As it stands around these days: A0 + 1080Ti is just enough to overcome the constant slowdown to be competitive with stockfish8 at 1min per move (and possibly even stronger on longer time controls with proper time management). However it's more or less clear that more powerfull GPUs will hit the market in the upcoming years so the NN constant slowdown will become less and less of a problem, while I don't expect to see any considerable progress on the CPU side of the things for traditional alpha-beta engines. You most likely can't scale effectively much beyond 64 cores: not today not in 5 years (and from looking at the "progress" desktop / server CPUs have made in terms of instructions per clock that doesn't leave much optimism either) While scaling is no problem in A0 approach and the more powerful hardware is more or less certain to arrive.
Milos
Posts: 4190
Joined: Wed Nov 25, 2009 1:47 am

Re: LC0 on 43 cores had a ~2700 CCRL ELO performance.

Post by Milos »

mirek wrote:
Daniel Shawul wrote: But this LC0 engine could actually be a 3500 elo on 4 TPUs, that just seems hard to attribute to algorithmic breakthrough ...
I think this greatly depends on time control.
If for example we were speaking 1 min / move as in A0 paper we could estimate expected performance of A0 on single high-end consumer GPU like 1080Ti.

4xTPU = 80 kN/s
1x1080Ti = 2kN/s (estimated value for big A0 net)

that means at 1min we would get 120 000 nodes total for 1080Ti.
Looking at the scaling graph at the A0 paper that puts it around 1s thinking time on 4xTPU. And incidently at 1s the A0 on 4xTPU is performing basically comparable to SF8 @ 64 core machine, 1minute per move.
So if you were after performance / $ and time control >= 1 move per minute then A0 seems a winner there.
Daniel Shawul wrote: Well for alpha-beta engines faster search (tactics) seems to have won over bulky but accurate evaluation .
It's not only better evaluation but also the much better pruning - when we are speaking about A0.
If you only improve eval, which results to it being more time expensive without updating how variations get pruned than of course the overall effect will be weaker elo. However if you have "something" that can effectively guide the search (like NN for example) which in turn will reduce the search branching factor then it's clear that it must be beneficial to the resulting strength at least for limiting case of thinking time approaching infinity :)
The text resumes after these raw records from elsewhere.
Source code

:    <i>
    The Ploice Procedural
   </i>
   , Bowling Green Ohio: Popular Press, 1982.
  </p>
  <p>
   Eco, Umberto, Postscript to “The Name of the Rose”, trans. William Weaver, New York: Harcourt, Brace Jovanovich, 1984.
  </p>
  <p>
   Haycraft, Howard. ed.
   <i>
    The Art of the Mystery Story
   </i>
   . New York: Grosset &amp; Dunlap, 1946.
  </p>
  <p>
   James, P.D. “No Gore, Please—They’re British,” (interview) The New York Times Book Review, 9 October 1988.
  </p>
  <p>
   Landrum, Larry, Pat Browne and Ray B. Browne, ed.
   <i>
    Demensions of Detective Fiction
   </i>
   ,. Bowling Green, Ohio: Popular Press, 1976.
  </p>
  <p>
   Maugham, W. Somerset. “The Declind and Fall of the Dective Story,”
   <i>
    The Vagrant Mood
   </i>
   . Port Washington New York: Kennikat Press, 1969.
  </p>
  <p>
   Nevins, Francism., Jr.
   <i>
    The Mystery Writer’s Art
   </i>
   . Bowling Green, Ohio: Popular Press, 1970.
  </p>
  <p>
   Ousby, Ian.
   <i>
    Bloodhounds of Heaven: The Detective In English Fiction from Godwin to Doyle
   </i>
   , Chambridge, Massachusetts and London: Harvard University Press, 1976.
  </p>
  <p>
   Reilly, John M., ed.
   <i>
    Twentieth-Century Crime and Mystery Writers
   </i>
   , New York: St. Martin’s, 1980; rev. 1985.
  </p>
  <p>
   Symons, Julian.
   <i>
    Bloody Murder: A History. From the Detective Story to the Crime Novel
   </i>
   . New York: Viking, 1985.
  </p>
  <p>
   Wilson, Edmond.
This should be obvious as any inefficiency in eval function means only a constant slowdown, while lower branching factor means exponential speedup which given enough thinking time will overcome any possible constant slowdown.

As it stands around these days: A0 + 1080Ti is just enough to overcome the constant slowdown to be competitive with stockfish8 at 1min per move (and possibly even stronger on longer time controls with proper time management). However it's more or less clear that more powerfull GPUs will hit the market in the upcoming years so the NN constant slowdown will become less and less of a problem, while I don't expect to see any considerable progress on the CPU side of the things for traditional alpha-beta engines. You most likely can't scale effectively much beyond 64 cores: not today not in 5 years (and from looking at the "progress" desktop / server CPUs have made in terms of instructions per clock that doesn't leave much optimism either) While scaling is no problem in A0 approach and the more powerful hardware is more or less certain to arrive.
A0 was not better than SF8 even with 4TPUs. Rigged tests and and cherry picked results mean nothing.
Claiming A0 on 1080Ti would be on par or better than SF8 on 64 cores at 1min/move is just baseless claim (figure 2 from the paper is obviously fake since SF doesn't scale as shown and this has been demonstrated long ago).
What Daniel is constantly pointing is that alpha-beta as general search might not have the future, but there is absolutely zero evidence that NN evaluation is the key. A0 got its performance from massive amount of rollouts thanks to massive hardware. If you used better MCTS and AB for leaves evaluation instead of NN you could get better performance on comparably massive hardware (1k CPU cores).